On the question of library hours, Tripathi argues that the demand for 24×7 library is not “genuine” and “irrational.”
“Where in the country do we have library open for 24 hours? We haven’t made a new law. The students who are raising the issue of library have never been to library. Those who want to read can study in their hostels as Wi-Fi facilities are available in the common halls of the hostels. We don’t have the required staff to keep the library operational for 24 hours,” Tripathi said.
However, the girls maintain that there are no Wi-Fi facilities in their hostels. While hostel administration says that not all the girls’ hostels have Wi-Fi facilities, BHU officials said installation of the internet facilities is in “process” and will be completed “within two to four months.”

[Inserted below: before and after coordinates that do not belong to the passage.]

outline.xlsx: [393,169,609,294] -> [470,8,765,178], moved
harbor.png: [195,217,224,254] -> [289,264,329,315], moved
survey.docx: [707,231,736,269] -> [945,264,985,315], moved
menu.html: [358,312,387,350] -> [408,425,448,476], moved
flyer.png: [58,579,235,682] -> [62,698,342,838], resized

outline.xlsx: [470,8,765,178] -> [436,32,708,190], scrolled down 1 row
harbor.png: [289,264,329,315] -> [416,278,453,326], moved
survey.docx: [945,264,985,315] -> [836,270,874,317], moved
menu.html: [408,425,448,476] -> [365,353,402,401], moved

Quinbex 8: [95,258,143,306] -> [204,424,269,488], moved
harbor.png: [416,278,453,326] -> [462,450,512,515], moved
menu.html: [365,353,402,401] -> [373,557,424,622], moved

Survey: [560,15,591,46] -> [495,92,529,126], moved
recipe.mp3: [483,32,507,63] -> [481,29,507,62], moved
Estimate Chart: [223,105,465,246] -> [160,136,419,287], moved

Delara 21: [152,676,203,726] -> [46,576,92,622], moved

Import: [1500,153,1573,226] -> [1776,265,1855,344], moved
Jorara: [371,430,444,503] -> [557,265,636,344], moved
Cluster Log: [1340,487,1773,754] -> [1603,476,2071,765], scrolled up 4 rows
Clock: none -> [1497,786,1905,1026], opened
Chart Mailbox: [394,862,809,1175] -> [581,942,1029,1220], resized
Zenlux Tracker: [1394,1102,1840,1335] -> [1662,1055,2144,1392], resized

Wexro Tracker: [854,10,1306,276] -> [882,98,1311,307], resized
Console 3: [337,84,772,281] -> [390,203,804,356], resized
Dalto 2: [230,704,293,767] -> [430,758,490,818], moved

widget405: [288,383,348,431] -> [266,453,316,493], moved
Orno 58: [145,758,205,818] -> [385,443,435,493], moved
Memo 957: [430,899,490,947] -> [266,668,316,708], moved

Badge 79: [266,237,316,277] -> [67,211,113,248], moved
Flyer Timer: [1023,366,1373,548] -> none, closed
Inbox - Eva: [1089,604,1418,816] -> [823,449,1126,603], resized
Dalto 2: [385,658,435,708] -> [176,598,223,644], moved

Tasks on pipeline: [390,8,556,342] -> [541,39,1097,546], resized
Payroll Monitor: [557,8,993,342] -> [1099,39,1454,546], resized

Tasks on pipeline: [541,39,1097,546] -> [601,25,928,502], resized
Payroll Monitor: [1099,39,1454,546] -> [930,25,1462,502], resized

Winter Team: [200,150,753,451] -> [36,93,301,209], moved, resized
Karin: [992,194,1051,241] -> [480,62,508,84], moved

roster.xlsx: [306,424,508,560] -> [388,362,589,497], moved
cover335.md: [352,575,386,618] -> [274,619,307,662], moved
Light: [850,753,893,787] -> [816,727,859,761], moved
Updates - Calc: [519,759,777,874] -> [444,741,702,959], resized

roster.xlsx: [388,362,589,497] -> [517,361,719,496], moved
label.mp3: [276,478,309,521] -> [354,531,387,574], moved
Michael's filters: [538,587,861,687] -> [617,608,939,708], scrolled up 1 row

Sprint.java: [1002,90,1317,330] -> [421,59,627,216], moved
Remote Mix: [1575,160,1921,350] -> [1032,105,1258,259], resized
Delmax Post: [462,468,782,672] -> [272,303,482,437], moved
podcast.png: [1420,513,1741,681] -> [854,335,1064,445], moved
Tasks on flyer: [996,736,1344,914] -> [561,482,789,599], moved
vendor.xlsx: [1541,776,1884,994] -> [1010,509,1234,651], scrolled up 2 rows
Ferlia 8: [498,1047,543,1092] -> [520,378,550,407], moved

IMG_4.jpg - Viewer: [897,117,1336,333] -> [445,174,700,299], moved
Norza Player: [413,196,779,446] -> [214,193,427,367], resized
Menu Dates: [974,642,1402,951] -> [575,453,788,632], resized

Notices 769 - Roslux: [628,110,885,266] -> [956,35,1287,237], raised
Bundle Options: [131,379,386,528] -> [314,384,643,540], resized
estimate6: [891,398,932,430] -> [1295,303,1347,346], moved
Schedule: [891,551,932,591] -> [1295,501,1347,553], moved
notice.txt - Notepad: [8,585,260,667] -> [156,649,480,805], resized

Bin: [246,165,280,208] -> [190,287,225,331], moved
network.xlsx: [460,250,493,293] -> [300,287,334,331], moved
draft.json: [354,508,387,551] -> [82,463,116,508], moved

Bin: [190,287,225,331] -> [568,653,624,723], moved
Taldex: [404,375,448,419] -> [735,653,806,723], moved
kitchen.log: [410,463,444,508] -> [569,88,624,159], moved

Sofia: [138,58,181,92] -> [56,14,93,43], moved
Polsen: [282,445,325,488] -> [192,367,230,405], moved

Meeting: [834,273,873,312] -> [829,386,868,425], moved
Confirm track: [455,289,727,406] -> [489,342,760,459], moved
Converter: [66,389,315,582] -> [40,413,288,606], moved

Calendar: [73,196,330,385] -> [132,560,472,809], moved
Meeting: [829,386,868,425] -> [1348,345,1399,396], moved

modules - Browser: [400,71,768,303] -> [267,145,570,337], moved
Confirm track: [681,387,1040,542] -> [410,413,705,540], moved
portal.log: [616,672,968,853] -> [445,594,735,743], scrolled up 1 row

“There’s clear cut difference in attitude of administration towards girls. There’s an unwritten rule being enforced by the hostel wardens and coordinators under which we are being denied WiFi and non-veg food in the hostels. We have to go out to access the internet if we aren’t back before 8 in the evening, we will be suspended. It’s an RSS agenda,” a women hostel resident at BHU, told ScoopWhoop News.
Asked if his affiliation with RSS is shadowing his functioning as an administrator as alleged by the students, Tripathi rued “why is my RSS connection being brought up at this point of time of his career.”
“What’s wrong with being a member of RSS. The government has members who have been part of RSS. Why haven’t I been asked this question when I was working as a Professor for decades. Staying in hostel is not compulsory. If a student cannot comply with the rules of hostel, he/she is free to rent a place outside the university,” Prof G C Tripathi added.
Why isn’t non-vegetarian food served in the hostel mess?
Hostel Coordinator Professor Atri said “60-70 per cent of students pursuing education in the university come from low-income backgrounds. At the time of admission, we ask students what kind of food they want to have. If we serve the non-veg food in the mess, it increases the mess charges of a student. So we try to avoid it and lessen the expenses.”
“Also, for the long time in BHU’s history, non-veg food was not allowed inside the campus,” Professor Atri, who teaches Botany in the university, said.
“We have to be extra careful in the case of girl students. BHU is not JNU where outsiders are not allowed. We have a hospital and a temple inside the campus. So, the outsiders are always present on the campus. Moreover, we have undergraduate girl students in the campus who are outside from their school environment for the first time. They are not as mature as a girl doing her Masters. Will anyone wish to admit his sister or daughter in a place where girls have freedom to roam till 12 or 1 in the night?” Professor Atri asked.
The reality and facts on the ground, Professor Atri continued, determine the rules and regulations formulated by the university.
“There’s a hostile environment for the women in this country. Our motive is to discipline a student and ensure her safety and security on the campus,” she added.